* KUTIPAN HALAMAN *
============================================================

Indonesia Mulai Menata Kebijakan Terkait dengan Produk Besi Baja Import

Produk Besi Baja Import

Dalam proses pembangunan, keberadaan industri besi dan baja memegang peranan vital. Karena besi dan baja merupakan material logam yang memegang peranan sangat penting dalam peradaban atau kehidupan manusia. Besi dan baja merupakan bahan utama industri manufaktur dan pembangunan infrastruktur serta hampir 95% lebih peralatan logam, yang digunakan manusia berasal dari bahan baku besi dan baja ini. Atas perannya yang sangat penting tersebut, maka keberadaan industri besi dan baja menjadi sangat strategis untuk memacu kemajuan dan kemakmuran suatu negara. Karena itu, sejalan dengan peningkatan pembangunan sektor industri dan makin intensifnya pembangunan; infrastruktur, listrik, peralatan pabrik, transportasi, pertahanan, peralatan rumah tangga, perumahan dan perangkat telekomunikasi di Indonesia. kebutuhan akan produk besi dan baja nasional akan terus mengalami peningkatan yang signifikan.

============================================================

Item Tersimpan

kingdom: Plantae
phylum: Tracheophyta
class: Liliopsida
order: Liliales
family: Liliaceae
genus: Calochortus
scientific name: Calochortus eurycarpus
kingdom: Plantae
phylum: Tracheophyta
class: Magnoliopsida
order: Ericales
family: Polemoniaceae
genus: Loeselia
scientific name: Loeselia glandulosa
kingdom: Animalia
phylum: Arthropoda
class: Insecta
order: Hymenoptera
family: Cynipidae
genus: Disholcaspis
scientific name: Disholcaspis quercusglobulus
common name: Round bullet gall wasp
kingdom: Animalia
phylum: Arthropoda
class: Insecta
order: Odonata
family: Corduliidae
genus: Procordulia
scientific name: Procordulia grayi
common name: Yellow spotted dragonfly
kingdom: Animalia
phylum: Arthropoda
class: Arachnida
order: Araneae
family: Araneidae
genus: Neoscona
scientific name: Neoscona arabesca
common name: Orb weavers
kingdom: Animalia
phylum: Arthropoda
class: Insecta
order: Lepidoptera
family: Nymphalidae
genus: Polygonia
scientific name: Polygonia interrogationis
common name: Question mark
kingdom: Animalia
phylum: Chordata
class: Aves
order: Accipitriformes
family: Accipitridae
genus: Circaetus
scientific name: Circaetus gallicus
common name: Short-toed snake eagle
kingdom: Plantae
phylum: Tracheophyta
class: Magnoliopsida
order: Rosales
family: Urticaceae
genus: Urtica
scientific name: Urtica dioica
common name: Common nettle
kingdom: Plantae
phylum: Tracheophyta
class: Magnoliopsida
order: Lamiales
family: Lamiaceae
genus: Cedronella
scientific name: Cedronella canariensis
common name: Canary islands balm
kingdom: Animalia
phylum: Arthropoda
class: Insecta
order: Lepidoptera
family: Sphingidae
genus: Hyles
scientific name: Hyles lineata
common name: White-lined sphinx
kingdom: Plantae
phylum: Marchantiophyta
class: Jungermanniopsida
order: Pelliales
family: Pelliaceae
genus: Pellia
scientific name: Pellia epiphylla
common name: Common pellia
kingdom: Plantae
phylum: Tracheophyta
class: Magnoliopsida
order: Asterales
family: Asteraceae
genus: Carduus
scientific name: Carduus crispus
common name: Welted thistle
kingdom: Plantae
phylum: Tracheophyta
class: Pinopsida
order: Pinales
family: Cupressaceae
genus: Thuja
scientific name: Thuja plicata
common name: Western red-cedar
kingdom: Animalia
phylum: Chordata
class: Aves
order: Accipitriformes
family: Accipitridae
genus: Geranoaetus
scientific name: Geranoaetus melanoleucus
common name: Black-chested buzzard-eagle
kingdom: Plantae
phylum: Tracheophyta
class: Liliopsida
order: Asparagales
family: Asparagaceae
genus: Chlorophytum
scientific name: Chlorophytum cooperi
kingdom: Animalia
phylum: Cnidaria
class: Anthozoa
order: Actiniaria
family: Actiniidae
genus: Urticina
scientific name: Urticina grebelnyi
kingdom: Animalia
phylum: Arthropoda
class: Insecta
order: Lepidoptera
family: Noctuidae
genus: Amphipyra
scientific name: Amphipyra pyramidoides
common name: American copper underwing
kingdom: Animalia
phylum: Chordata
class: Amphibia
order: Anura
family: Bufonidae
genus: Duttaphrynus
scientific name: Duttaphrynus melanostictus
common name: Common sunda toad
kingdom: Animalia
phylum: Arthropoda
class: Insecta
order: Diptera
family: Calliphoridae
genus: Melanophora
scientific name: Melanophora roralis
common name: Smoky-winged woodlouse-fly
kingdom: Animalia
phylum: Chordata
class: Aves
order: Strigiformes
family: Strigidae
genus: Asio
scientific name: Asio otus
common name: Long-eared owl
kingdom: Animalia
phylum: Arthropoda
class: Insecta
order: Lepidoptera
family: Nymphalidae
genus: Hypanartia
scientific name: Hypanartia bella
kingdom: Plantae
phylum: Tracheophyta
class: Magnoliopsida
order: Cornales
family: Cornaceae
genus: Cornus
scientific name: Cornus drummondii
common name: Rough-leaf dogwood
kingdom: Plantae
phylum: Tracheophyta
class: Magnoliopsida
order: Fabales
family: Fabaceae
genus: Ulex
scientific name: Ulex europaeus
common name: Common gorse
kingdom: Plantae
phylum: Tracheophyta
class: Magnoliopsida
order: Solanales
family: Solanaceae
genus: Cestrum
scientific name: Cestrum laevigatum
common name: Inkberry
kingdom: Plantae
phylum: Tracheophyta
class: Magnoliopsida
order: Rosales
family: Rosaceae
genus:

============================================================

* TUGAS SINGKAT *
Tulis ulang bagian kutipan tentang besi dan baja yang dibuka dengan kata-kata "Dalam proses pembangunan, keberadaan" dan ditutup dengan "peningkatan yang signifikan.", lalu ganti "peradaban" dengan "kebudayaan".

* JAWABAN LATIHAN *
Dalam proses pembangunan, keberadaan industri besi dan baja memegang peranan vital. Karena besi dan baja merupakan material logam yang memegang peranan sangat penting dalam kebudayaan atau kehidupan manusia. Besi dan baja merupakan bahan utama industri manufaktur dan pembangunan infrastruktur serta hampir 95% lebih peralatan logam, yang digunakan manusia berasal dari bahan baku besi dan baja ini. Atas perannya yang sangat penting tersebut, maka keberadaan industri besi dan baja menjadi sangat strategis untuk memacu kemajuan dan kemakmuran suatu negara. Karena itu, sejalan dengan peningkatan pembangunan sektor industri dan makin intensifnya pembangunan; infrastruktur, listrik, peralatan pabrik, transportasi, pertahanan, peralatan rumah tangga, perumahan dan perangkat telekomunikasi di Indonesia. kebutuhan akan produk besi dan baja nasional akan terus mengalami peningkatan yang signifikan.